▶ [SELECTED PASSAGE]:
[Start of Attachment]

Yesterday, DOJ Deputy Attorney General Rod Rosenstein announced a non-binding policy discouraging “piling on” by instructing DOJ “components to appropriately coordinate with one another and with other enforcement agencies in imposing multiple penalties on a company in relation to investigations of the same misconduct.”
While this represents a new DOJ non-binding policy, the concept of “piling on” has been talked about for quite some time including by Obama administration enforcement officials. (See prior FCPA Professor coverage here, here and here). This includes in the FCPA context going back to the FCPA reform hearings in 2011 (see here for the prior post) – a concept that has long been termed “double-dipping” on these pages (see here). (See here for an FCPA Flash Podcast on the subject with David Bitkower (former Principal Deputy Assistant Attorney General).
The DOJ’s new policy is general in nature, not FCPA specific, but portions of it are FCPA relevant and a future post will analyze the new policy in the context of FCPA enforcement. For now, this post excerpts Rosenstein’s speech and sets forth the policy.
In pertinent part, Rosenstein stated:
“[W]e are announcing a new Department policy that encourages coordination among Department components and other enforcement agencies when imposing multiple penalties for the same conduct. The aim is to enhance relationships with our law enforcement partners in the United States and abroad, while avoiding unfair duplicative penalties. It is important for us to be aggressive in pursuing wrongdoers. But we should discourage disproportionate enforcement of laws by multiple authorities. In football, the term “piling on” refers to a player jumping on a pile of other players after the opponent is already tackled.

[End of Attachment]

▶ [ENTRIES SHOWN]:
[Start of Attachment]

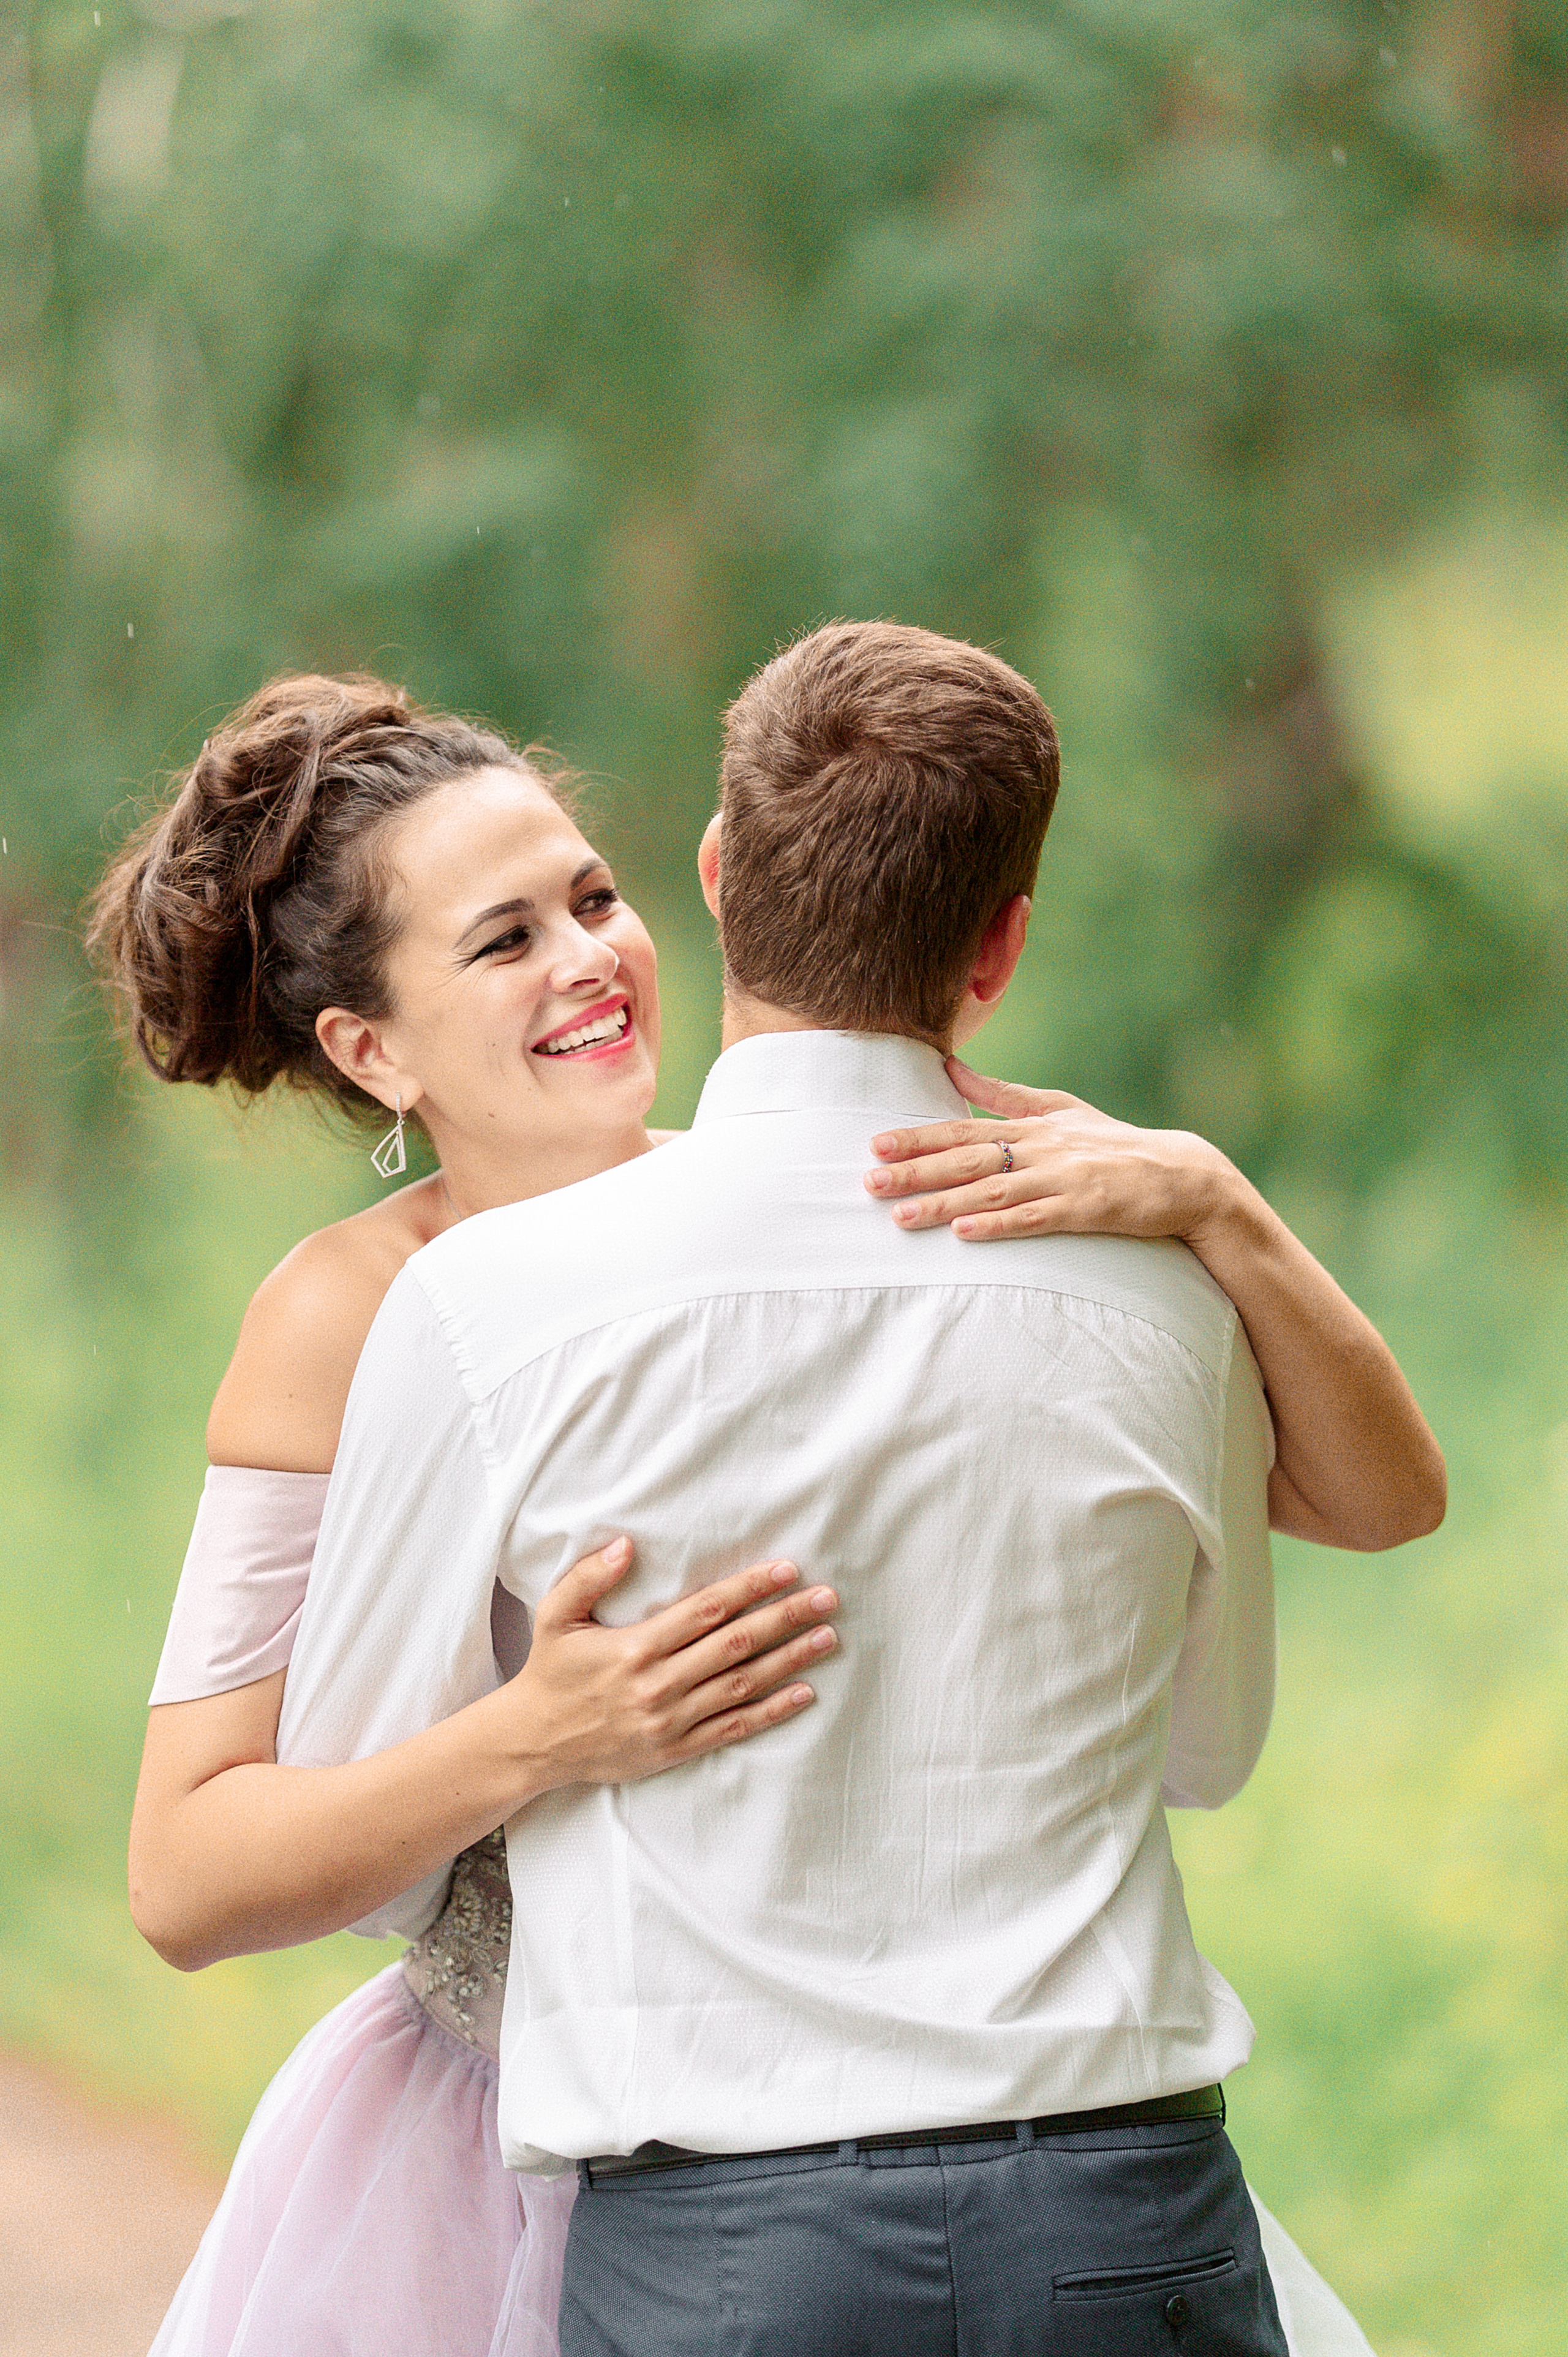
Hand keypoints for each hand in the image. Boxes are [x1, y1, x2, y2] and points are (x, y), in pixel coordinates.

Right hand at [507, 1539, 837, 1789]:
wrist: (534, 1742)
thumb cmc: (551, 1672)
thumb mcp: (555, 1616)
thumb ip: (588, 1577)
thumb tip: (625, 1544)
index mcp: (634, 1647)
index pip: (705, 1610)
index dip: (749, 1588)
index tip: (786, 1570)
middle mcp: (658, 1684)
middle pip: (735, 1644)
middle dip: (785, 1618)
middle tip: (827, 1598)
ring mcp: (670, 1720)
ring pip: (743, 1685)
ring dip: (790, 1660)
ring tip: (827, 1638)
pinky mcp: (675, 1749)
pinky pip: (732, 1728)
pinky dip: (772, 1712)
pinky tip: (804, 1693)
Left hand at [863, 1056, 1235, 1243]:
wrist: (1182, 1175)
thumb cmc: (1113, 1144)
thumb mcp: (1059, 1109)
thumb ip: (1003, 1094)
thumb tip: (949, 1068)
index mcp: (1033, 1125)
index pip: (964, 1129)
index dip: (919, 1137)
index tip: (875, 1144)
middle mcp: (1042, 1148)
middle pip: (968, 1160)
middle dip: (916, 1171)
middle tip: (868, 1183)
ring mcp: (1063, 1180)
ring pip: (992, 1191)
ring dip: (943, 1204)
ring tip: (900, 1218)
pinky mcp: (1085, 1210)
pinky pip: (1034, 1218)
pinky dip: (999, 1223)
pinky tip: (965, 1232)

[End of Attachment]
[Start of Attachment]

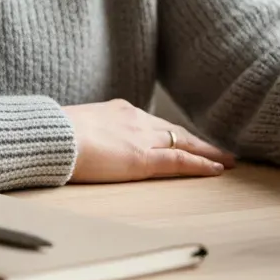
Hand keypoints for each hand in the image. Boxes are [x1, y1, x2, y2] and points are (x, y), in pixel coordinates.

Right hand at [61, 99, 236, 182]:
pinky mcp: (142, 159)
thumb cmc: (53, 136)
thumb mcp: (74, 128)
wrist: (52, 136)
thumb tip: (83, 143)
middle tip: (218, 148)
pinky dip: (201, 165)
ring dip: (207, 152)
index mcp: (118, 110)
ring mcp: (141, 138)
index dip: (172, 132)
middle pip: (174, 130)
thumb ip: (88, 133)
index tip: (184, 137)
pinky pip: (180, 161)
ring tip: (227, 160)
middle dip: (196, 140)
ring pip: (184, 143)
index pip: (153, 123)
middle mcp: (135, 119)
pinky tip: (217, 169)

[End of Attachment]

▶ [TASK REQUIREMENTS]:
Edit the DOJ piling-on post: reproduce it from "While this represents" up to and including "forth the policy.", replacing "double-dipping" with "stacking".

▶ [RESPONSE TO THIS EXERCISE]:
While this represents a new DOJ non-binding policy, the concept of “piling on” has been talked about for quite some time including by Obama administration enforcement officials. (See prior FCPA Professor coverage here, here and here). This includes in the FCPA context going back to the FCPA reform hearings in 2011 (see here for the prior post) – a concept that has long been termed “stacking” on these pages (see here). (See here for an FCPA Flash Podcast on the subject with David Bitkower (former Principal Deputy Assistant Attorney General).
The DOJ’s new policy is general in nature, not FCPA specific, but portions of it are FCPA relevant and a future post will analyze the new policy in the context of FCPA enforcement. For now, this post excerpts Rosenstein’s speech and sets forth the policy.